The Sierra Club, the nation’s pre-eminent environmental organization, finds itself facing a takeover by anti-immigrant extremists less interested in protecting feathered migrants than in stopping people like me from seeking a better life in the United States.
Sierra Club members are voting in an election to fill five seats on the 15-person board of directors. Of the 16 candidates, three openly argue that the organization should change its neutral position on immigration in favor of a restrictionist policy. Three others have also been endorsed by a faction that favors the anti-immigrant platform. If all are elected, they and three current board members who also favor immigration cuts and who are not up for re-election this year will form a majority.

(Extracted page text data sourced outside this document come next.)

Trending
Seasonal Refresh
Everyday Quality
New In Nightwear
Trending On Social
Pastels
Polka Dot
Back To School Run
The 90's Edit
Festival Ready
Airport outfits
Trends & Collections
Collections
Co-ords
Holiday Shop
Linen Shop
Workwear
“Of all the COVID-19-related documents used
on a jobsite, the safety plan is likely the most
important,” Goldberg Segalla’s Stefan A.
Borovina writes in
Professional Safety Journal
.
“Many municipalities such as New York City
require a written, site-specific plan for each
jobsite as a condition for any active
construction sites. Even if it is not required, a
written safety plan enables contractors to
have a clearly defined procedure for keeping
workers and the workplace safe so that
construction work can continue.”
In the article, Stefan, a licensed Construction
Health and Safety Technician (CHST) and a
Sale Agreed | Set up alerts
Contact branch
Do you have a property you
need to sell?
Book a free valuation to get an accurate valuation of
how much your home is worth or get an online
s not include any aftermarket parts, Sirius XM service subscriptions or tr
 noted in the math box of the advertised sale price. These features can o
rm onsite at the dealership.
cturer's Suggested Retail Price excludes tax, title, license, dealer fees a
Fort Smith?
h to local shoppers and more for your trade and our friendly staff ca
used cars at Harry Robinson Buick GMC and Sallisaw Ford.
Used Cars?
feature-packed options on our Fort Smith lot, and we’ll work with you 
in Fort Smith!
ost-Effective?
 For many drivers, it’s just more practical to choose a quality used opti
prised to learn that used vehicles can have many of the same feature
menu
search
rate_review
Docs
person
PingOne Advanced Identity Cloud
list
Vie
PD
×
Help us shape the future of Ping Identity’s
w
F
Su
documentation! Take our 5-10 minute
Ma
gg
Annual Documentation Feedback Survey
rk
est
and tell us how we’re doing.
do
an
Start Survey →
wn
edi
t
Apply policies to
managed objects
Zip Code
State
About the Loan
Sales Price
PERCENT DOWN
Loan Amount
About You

What does immigration have to do with environmental protection? Richard Lamm, the former governor of Colorado who is the best-known of the anti-immigration candidates, says that immigration results in population growth, and “population growth exacerbates all the environmental problems.”
But Lamm — who has a long history as an anti-immigrant activist and population-control fanatic, and who joined the Sierra Club just weeks before announcing his candidacy — fails to see what every environmentalist without a hidden agenda can see. As the Sierra Club’s executive director puts it, “Immigration restrictions don’t solve environmental problems, they merely shift them elsewhere.” In other words: Ending human immigration from Mexico, for instance, might mean less overcrowding here but does nothing to protect natural habitats where those yellow-bellied sapsuckers, cliff swallows and orange-crowned warblers spent their winter.
And if it doesn’t protect those habitats, how can it deserve the name “environmental policy”? The answer is that it cannot. It’s anti-immigrant policy, nothing more.
If Lamm and his anti-immigrant friends win, the Sierra Club will no longer have protecting the environment as its primary mission. The organization founded by John Muir, an immigrant himself, will instead become one more shrill voice in the chorus screaming to keep out undesirables who speak the wrong language. Will its 700,000 members put up with xenophobia dressed up in green?
Cuban-born Roger Hernandez is a syndicated columnist and writer-in-residence at New Jersey Institute of Technology.